Infact, it is a vehicle through which information sharing and cross-fertilisation of ideas can and must occur. The Acting Deputy Vice Chancellor Academic Affairs, Professor Sebudubudu, made such observed in a meeting with a delegation from South Africa’s Central University of Technology (CUT) led by its Acting Deputy Vice Chancellor Research, Innovation and Engagement, Professor Alfred Ngowi, at UB on November 1, 2017.
 
He spoke of the importance of regional universities establishing a network of collaborations as a cost effective way given that the trend had been to have North-South cooperation at the expense of South-South.
 
“Collaboration is the way to go in the world we live in today and we need to develop South-South collaborations because the tendency has been to think that everything good should come from the north,” said Professor Sebudubudu.
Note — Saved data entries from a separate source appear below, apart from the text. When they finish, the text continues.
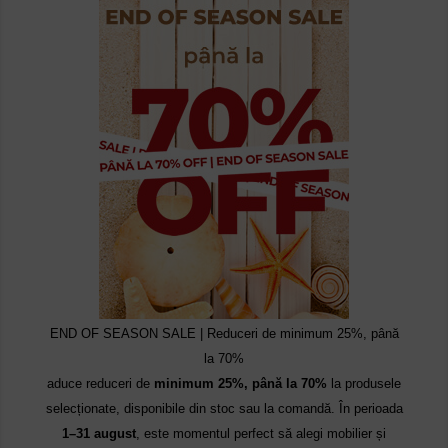
END OF SEASON SALE | Reduceri de minimum 25%, până
la 70%
aduce reduceri de
minimum 25%, până la 70%
la produsele
selecționate, disponibile din stoc sau la comandă. În perioada
1–31 august
, este momentul perfect să alegi mobilier și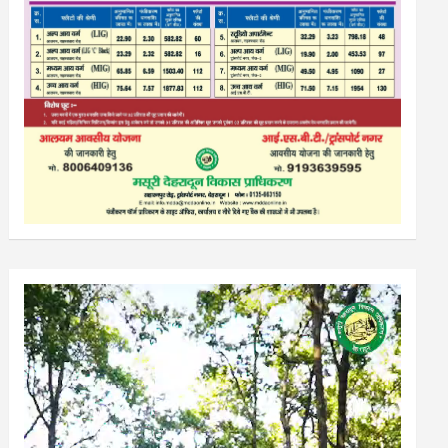
Video
Player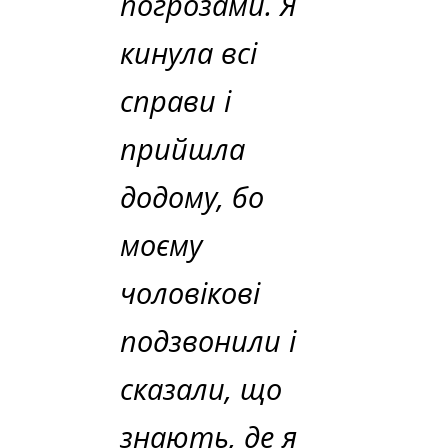
погрозами. Я
кинула всі
справи і
прийшла
додому, бо
моєму
чоловікові
подзвонили і
сказали, що
знають, де я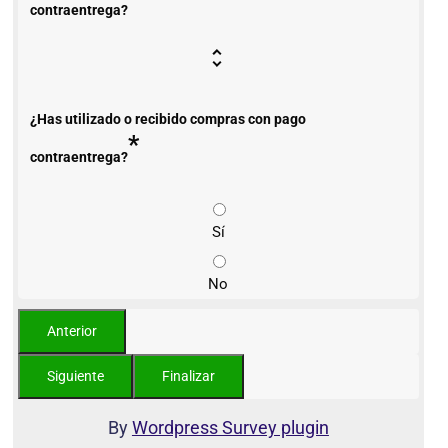
contraentrega?
¿Has utilizado o recibido compras con pago
*
contraentrega?
Sí
No
By
Wordpress Survey plugin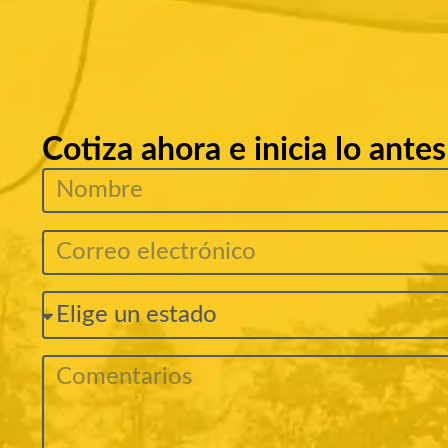
Cotiza ahora e inicia lo ante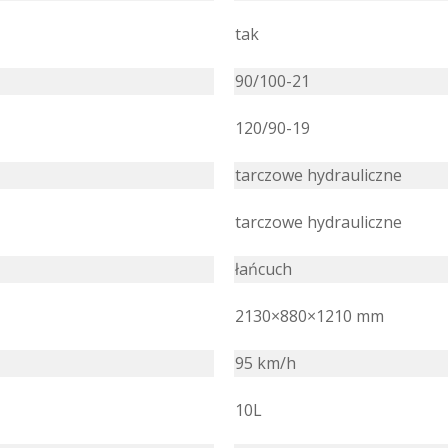
tak
90/100-21
120/90-19
tarczowe hydrauliczne
tarczowe hydrauliczne
łańcuch
2130×880×1210 mm
95 km/h
10L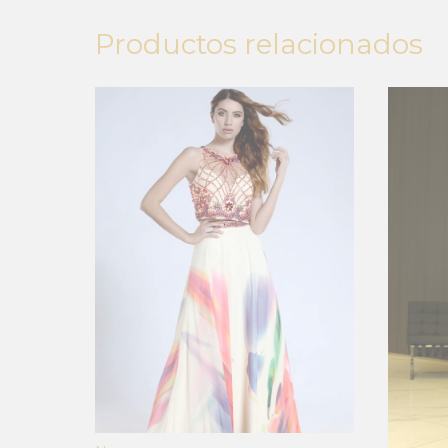
Productos relacionados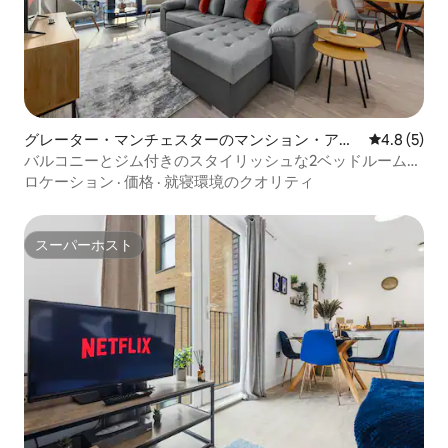
グレーター・マンチェスターのマンション・アパ
レビュー5
4.8 (5)
ート
バルコニーとジム付きのスタイリッシュな2ベッドルームの
アパート | 6名様用
ロケーション
·
価格
·
就寝環境のクオリティ
スーパーホスト
スーパーホスト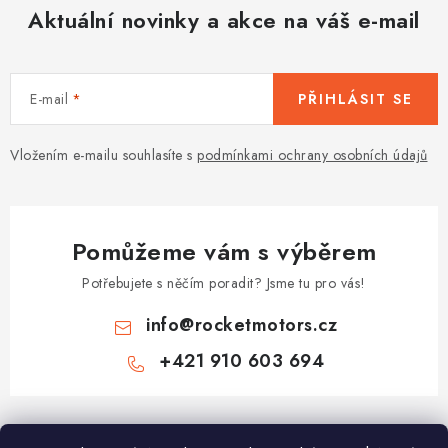
Aktuální novinky a akce na váš e-mail
E-mail
PŘIHLÁSIT SE
Vložením e-mailu souhlasíte s
podmínkami ochrany osobních údajů
Pomůžeme vám s výběrem
Potřebujete s něčím poradit? Jsme tu pro vás!
info
@
rocketmotors.cz
+421 910 603 694
Z
á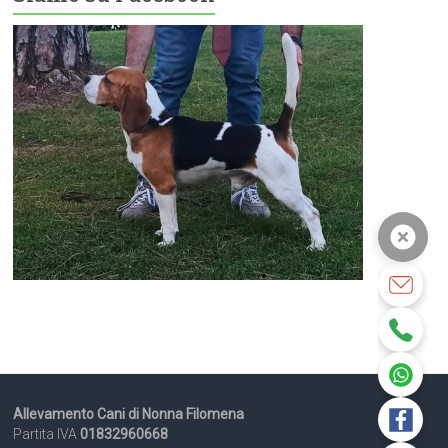
Allevamento Cani di Nonna Filomena
Partita IVA
01832960668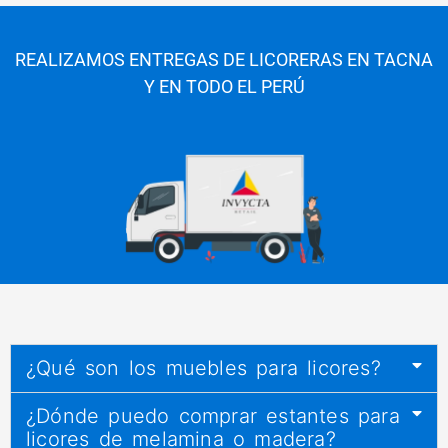
REALIZAMOS ENTREGAS DE LICORERAS EN TACNA
Y EN TODO EL PERÚ
¿Qué son los muebles para licores?
¿Dónde puedo comprar estantes para
licores de melamina o madera?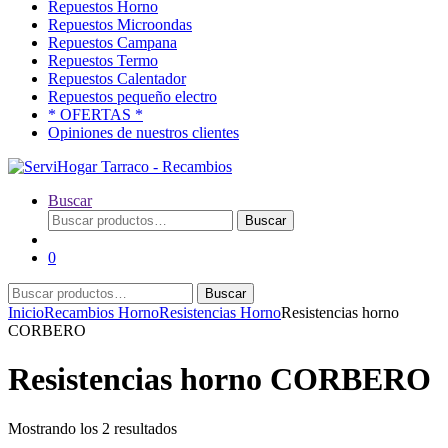
Repuestos Horno
Repuestos Microondas
Repuestos Campana
Repuestos Termo
Repuestos Calentador
Repuestos pequeño electro
* OFERTAS *
Opiniones de nuestros clientes
Buscar
Buscar
Buscar
por:
0
Buscar
Buscar
por:
Inicio
Recambios Horno
Resistencias Horno
Resistencias horno
CORBERO
Resistencias horno CORBERO
Ordenado
Mostrando los 2 resultados
por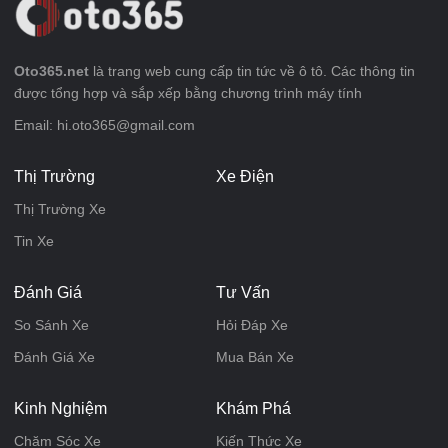
Oto365.net
là trang web cung cấp tin tức về ô tô. Các thông tin
được tổng hợp và sắp xếp bằng chương trình máy tính
Email: hi.oto365@gmail.com
Thị Trường
Xe Điện
Thị Trường Xe
Tin Xe
Đánh Giá
Tư Vấn
So Sánh Xe
Hỏi Đáp Xe
Đánh Giá Xe
Mua Bán Xe
Kinh Nghiệm
Khám Phá
Chăm Sóc Xe
Kiến Thức Xe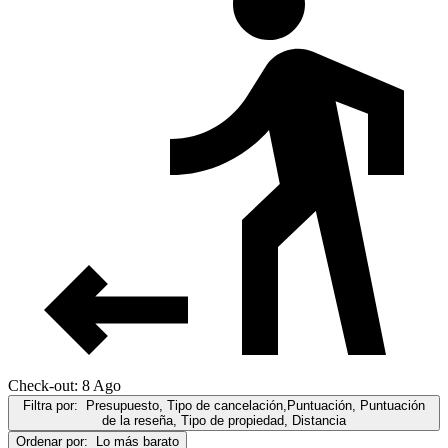
Check-out: 8 Ago
Filtra por:
Presupuesto, Tipo de cancelación,Puntuación, Puntuación
de la reseña, Tipo de propiedad, Distancia
Ordenar por:
Lo más barato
The Acting Deputy Vice Chancellor observed that with plans to grow UB from the current student enrolment of an average of 15 000 to 20 000 in the next five years, the University must be part of the envisaged network of collaborating regional institutions.
 
That, he added, would also bolster UB as a comprehensive university that offered quality research programmes, teaching and community service. Professor Sebudubudu said UB was committed to remaining an international university in that 30 per cent of the teaching staff must be from a cross section of countries. He promised to send a UB team on a fact-finding mission to CUT.
 
The Dean of the Faculty of Science, Professor Julius Atlhopheng, said there was a niche in food technology and the development of animal vaccines which both UB and CUT could explore and develop ways of collaborating. Professor Benjamin Bolaane, Dean in the Faculty of Engineering and Technology, also expressed delight at the prospects of developing a partnership in the area of engineering and technology with CUT.
 
In response, Professor Ngowi, a former Dean in the University of Botswana Faculty of Engineering and Technology, concurred that in this era of a fourth industrial revolution, there was need for combined efforts and pooling of resources and expertise to help offset the dearth of research funding in the region. He further underscored the need to train students to become global citizens given advancement in technology that made translation of language very easy.
 
According to information from its website, CUT has positioned itself as the foremost higher education institution in the heartland of South Africa, dedicated to quality education and training in science, engineering and technology.
 
Initially, Technikon Free State, CUT opened its doors in 1981 with 285 students enrolled mainly in secretarial, art and design programmes. However, following the restructuring of the higher education landscape, CUT embraced its new status as a university of technology. It transformed from a technikon in 2004 and now offers a wide range of qualifications in its four faculties, namely the Faculty of Engineering and Information Technology, the Faculty of Health and Environmental Sciences, the Faculty of Management Sciences, and the Faculty of Humanities.
Part of Professor Ngowi’s delegation included specialists in additive manufacturing, specifically medical products based on 3-D printing; innovation, food safety, agriculture and internationalisation.